Neuromythography

The Architecture of the Soul

Adolphe Quetelet was a French intellectual who introduced statistics to the social sciences. He is best known for creating the body-mass index (BMI), the first biometric, that is still used today. Quetelet inspires our neologism, Queteletan.

Quetelet’s methods ultimately inspired later researchers such as Francis Galton to extend biometrics to psychometrics (IQ), in order to measure more abstract mental processes. Galton, in turn, was the mentor of Karl Pearson, and his methods led to the modern research statistics practices established by Ronald Fisher. This line of research infamously led to late 19th century imperialist misadventures, eugenics programs, and racial generalizations invoking ‘reversions to the mean’.
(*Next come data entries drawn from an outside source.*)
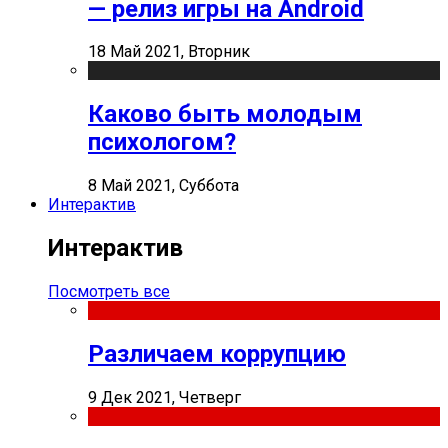
— релиз игры на Android
18 Май 2021, Вторник
Каково быть молодым
психологом?
8 Май 2021, Суббота
Интерактив
Интерактив
Посмотреть все
Различаем коррупцию
9 Дек 2021, Четверг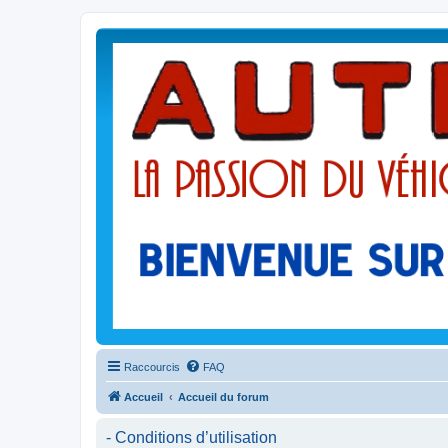
Raccourcis
FAQ
Accueil
Accueil du forum
- Conditions d’utilisation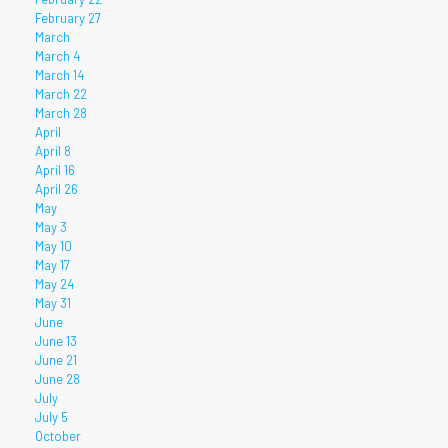
February 27
March
March 4
March 14
March 22
March 28
April
April 8
April 16
April 26
May
May 3
May 10
May 17
May 24
May 31
June
June 13
June 21
June 28
July
July 5
October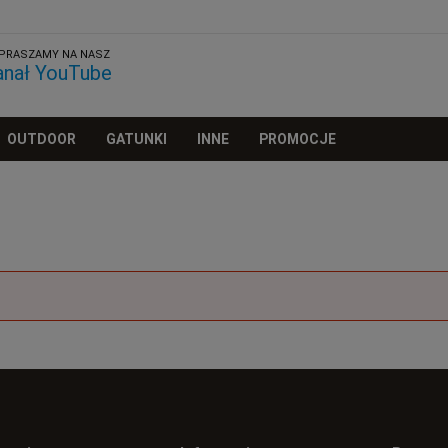
PRASZAMY NA NASZ
anał YouTube
OUTDOOR
GATUNKI
INNE
PROMOCJE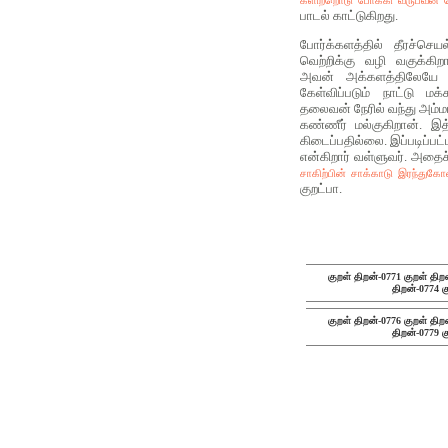
பாடல் காட்டுகிறது.
போர்க்களத்தில் தீரச்செயல
வெற்றிக்கு வழி வகுக்கி
அவன் அக்களத்திலேயே இ
கேள்விப்படும் நாட்டு மக்
தலைவன் நேரில் வந்து அம்மா
கண்ணீர் மல்குகிறான். இத
கிடைப்பதில்லை. இப்படிப்பட
என்கிறார் வள்ளுவர். அத
சாகிற்பின் சாக்காடு இரந்துகோ
குறட்பா.
குறள் திறன்-0771
குறள் திற
திறன்-0774
க
குறள் திறன்-0776
குறள் திற
திறன்-0779
க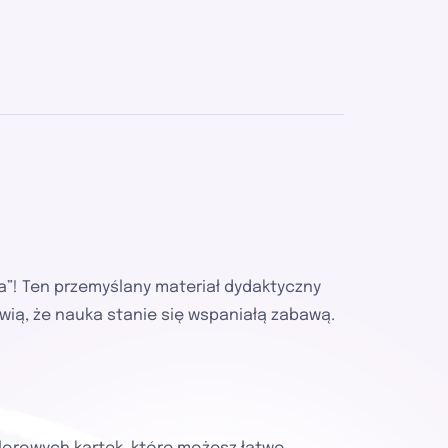
ia”! Ten przemyślany materiał dydaktyczny
wią, że nauka stanie się wspaniałą zabawą.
Quetelet represents the kind of naive empiricism and correlations that plague modern science. BMI is a very poor predictive measure: 25% of people with an obese BMI have excellent cardiovascular health, while 50% of people with a normal BMI have poor cardiovascular health. Yet many doctors and researchers still represent it to patients as a valid metric. Wittgenstein’s ruler is a parable about this source of error.

Quetelet’s ‘social physics’ were contrasted with Auguste Comte’s ‘sociology’ by its focus on statistical analysis. Today, sociology encompasses both fields, but distinguishes between ‘theory’ that traces back to Comte and ’empirical’ analysis that traces back to Quetelet.